**FRAGMENTO CITADO:**
Para Milei, entonces, el tiempo presente es el de diferenciarse con claridad de los despropósitos de sus antecesores. Lo hace con nitidez y hasta con sorna. Se ofreció a Alberto Fernández para cuidarle el perro (Dylan, aquella célebre mascota que supo tener su propia cuenta en redes sociales, administrada por una funcionaria pública apuntada por Fabiola Yáñez como manceba del expresidente)

Pero Milei parece más preocupado en su recreo político por protagonizar una avanzada cultural. Su pronunciamientos públicos se orientan a instalar una nueva grieta: entre izquierda y derecha, sin lugar para ningún centro político. Para quienes pretenden ocupar ese espacio guarda los peores destratos discursivos. Esa nueva polarización no es meramente posicional, sino valorativa. Milei busca deslegitimar por completo las reivindicaciones del feminismo y el respeto a la diversidad en cuestiones de género, aprovechando los estropicios que hizo el kirchnerismo con esas banderas.

Tampoco es sólo cultural la lucha que se plantea. Milei persiste en dos focos de confrontación que se han vuelto constantes. Uno es el disciplinamiento que busca aplicarle a la vicepresidenta Victoria Villarruel. El segundo es la cada vez más amplia gama de descalificaciones para con las voces críticas en los medios de comunicación. Como si ambos fuesen los nuevos bastiones a derruir, ahora que la voz de la principal oposición está obligada a enmudecer por los escándalos del presidente que hasta diciembre viajaba distraído por el espacio, con su nave de fibra hecha en Haedo.


Como nunca en la historia de la democracia restaurada en 1983, el país asiste a una implosión acelerada de la imagen presidencial por un escándalo combinado de sospechas de corrupción y presunciones de violencia de género. El hecho no afecta a un mandatario en ejercicio, pero impacta de lleno en la institución presidencial.

**ACTIVIDAD 1:** Resume en menos palabras el párrafo del fragmento que comienza con "Tampoco es sólo cultural", conservando sus datos principales.
**ACTIVIDAD 2:** Reescribe el fragmento desde "Como nunca en" hasta "la institución presidencial.", ambos incluidos, sustituyendo "implosión" por "caída".
**ACTIVIDAD 3:** Según el fragmento, ¿a quién busca disciplinar Milei?
Responde basándote únicamente en el fragmento.

Entradas de datos guardadas:

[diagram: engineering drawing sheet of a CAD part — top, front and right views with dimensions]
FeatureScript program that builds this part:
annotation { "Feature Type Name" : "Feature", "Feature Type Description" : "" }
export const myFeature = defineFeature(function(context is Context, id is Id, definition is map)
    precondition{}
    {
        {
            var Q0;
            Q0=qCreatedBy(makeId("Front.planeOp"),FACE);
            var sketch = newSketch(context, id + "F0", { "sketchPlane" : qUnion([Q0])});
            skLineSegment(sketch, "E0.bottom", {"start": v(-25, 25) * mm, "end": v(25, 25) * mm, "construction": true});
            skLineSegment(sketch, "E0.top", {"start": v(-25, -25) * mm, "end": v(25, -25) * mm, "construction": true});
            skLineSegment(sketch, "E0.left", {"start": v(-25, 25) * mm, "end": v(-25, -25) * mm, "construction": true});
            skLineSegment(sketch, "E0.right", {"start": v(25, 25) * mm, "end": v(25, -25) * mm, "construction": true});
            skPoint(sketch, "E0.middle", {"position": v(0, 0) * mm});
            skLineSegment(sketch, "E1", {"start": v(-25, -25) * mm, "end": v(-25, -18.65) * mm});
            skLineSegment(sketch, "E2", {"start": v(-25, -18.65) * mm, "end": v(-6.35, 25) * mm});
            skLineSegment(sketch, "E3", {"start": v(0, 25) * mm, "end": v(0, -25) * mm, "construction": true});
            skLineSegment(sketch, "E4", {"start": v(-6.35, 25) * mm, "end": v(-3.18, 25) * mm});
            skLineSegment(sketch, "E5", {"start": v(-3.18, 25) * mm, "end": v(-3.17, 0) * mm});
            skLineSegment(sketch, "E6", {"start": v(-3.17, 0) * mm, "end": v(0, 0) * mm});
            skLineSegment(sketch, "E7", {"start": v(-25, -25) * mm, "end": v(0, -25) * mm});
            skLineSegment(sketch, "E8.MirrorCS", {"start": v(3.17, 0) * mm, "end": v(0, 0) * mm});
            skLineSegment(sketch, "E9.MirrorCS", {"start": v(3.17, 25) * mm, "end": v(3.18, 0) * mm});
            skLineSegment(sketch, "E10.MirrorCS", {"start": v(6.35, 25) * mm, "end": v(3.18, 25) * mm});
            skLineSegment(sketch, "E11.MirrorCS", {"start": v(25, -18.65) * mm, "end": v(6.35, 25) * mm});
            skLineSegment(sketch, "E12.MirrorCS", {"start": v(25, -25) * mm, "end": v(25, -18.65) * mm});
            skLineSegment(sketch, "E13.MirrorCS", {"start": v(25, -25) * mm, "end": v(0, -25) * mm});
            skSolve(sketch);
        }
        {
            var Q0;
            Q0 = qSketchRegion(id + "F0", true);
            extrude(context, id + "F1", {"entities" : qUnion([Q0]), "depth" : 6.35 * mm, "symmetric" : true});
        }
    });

**RESULTADO 1:** La lucha de Milei no es solo cultural: mantiene dos frentes de confrontación constantes. Uno es el disciplinamiento de la vicepresidenta Victoria Villarruel; el otro, las descalificaciones cada vez más amplias contra las voces críticas de los medios. Parecen sus nuevos bastiones a derribar, ahora que la principal oposición debe callar por los escándalos del presidente que gobernó hasta diciembre.

**RESULTADO 2:**
Como nunca en la historia de la democracia restaurada en 1983, el país asiste a una caída acelerada de la imagen presidencial por un escándalo combinado de sospechas de corrupción y presunciones de violencia de género. El hecho no afecta a un mandatario en ejercicio, pero impacta de lleno en la institución presidencial.

**RESULTADO 3:** A la vicepresidenta Victoria Villarruel.